Inside the Nigeria palm oil boom
The engine is a stubborn imbalance: Nigeria consumes far more palm oil than it grows. National output stands at roughly 1.57 million tonnes, and the shortfall keeps domestic prices firm even when world markets wobble.
Elevated global prices have amplified the effect, lifting the value of every tonne the plantations press. For producers whose costs are mostly in naira, the arithmetic has been generous.
The naira’s long slide has been a quiet ally, because palm oil prices track import parity while plantation costs stay largely local. Each devaluation widened the gap between the two.
Demand is not just kitchens, either. Food processors, noodle makers and soap manufacturers pull from the same pool, and industrial buyers prize local supply that dodges port delays.
Industry reporting by Nairametrics and Businessday describes producers betting billions of naira on closing the national edible-oil deficit. Rather than pay out their windfalls, both companies retained earnings to finance new planting and capacity.
From world leader to net importer, and back?
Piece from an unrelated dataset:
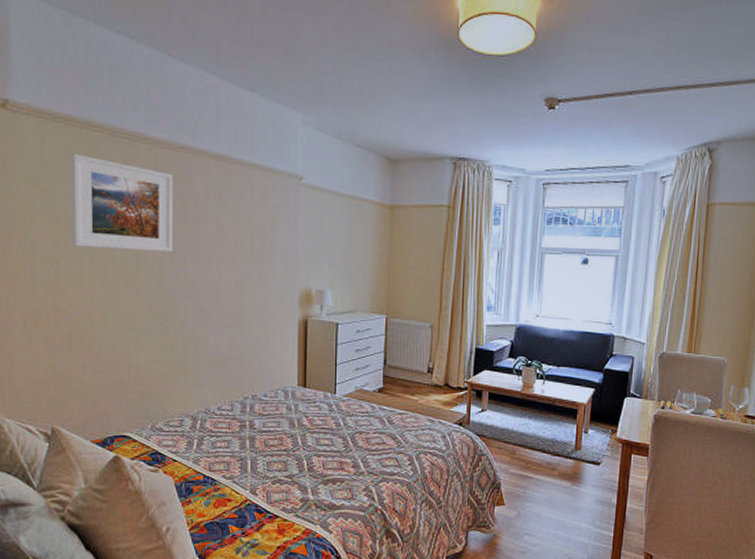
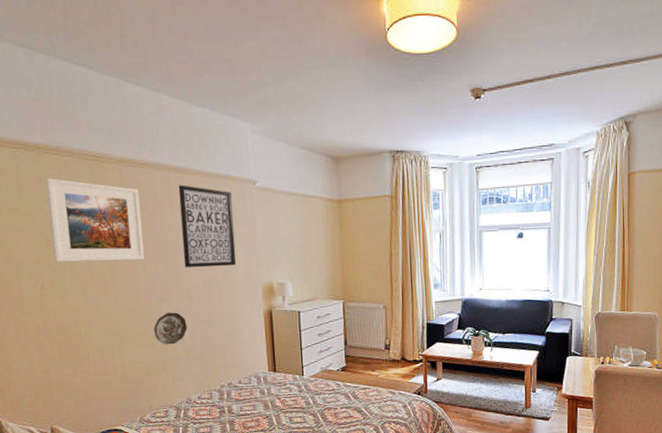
decorative plate: none [176,312,213,348] -> present [154,312,188,345]
wall art: none [216,174,276,268] -> present [178,185,236,267]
The irony is historical. Nigeria was the world’s largest palm oil producer in the 1960s, before crude oil, neglect and smallholder decline handed the market to Malaysia and Indonesia.
Today’s rebuild is corporate rather than colonial-era smallholder, centred on the plantation belt of Edo State where both companies operate. Expansion there is measured in tens of thousands of hectares.
Both champions are anchored by international agro-industrial groups — Presco within Belgium’s SIAT family, Okomu under the Socfin group. That gives them technical depth most local farms lack.
Smallholders still press most of Nigeria’s palm oil in villages far from any exchange. The corporate estates sit atop that vast informal base, not instead of it.
The gap remains wide enough that imports still fill part of the national cooking pot. That is precisely the opportunity the two champions are spending to capture.
What could turn the palms
The risks are the familiar ones of Nigerian agribusiness: currency swings that inflate input costs, insecurity in rural areas, and the possibility that world palm prices retreat from their highs. A stronger naira would also trim the value of dollar-linked pricing.
Climate adds a slower threat, as yields depend on rainfall patterns that are shifting. Both companies are investing in irrigation and higher-yield seedlings in response.
Policy is the wild card to watch. Import rules, foreign-exchange access and any duty change on crude palm oil can move the sector’s economics overnight.
Regional demand adds another layer, as West African neighbours run edible-oil deficits of their own. Exporting refined products across the ECOWAS market is the industry’s next ambition.
For now, though, the sector is that rare Nigerian story: a home-grown industry, selling to its own market, making record money. The palms, patient as ever, are paying out.
Frequently asked questions
Who are Nigeria’s biggest palm oil producers?
Presco Plc and Okomu Oil Palm, both rooted in Edo State’s plantation belt and listed in Lagos, dominate the formal industry — and both closed 2025 with record profits.
How profitable was 2025 for them?
Presco posted a pre-tax profit of 178.56 billion naira, up 57.3 percent, while Okomu reported 87.3 billion naira, up 63.6 percent — records for both companies.
How is 2026 going so far?
The two companies earned a combined 72.86 billion naira in the first quarter of 2026. Okomu’s pre-tax profit rose 5.9 percent to 34.09 billion naira on revenue of 58.9 billion, with almost 93 percent sold locally.
Why is Nigeria still short of palm oil?
Nigeria was the world’s largest producer in the 1960s but output, now around 1.57 million tonnes, still trails demand — a deficit producers are spending billions of naira in retained earnings to close.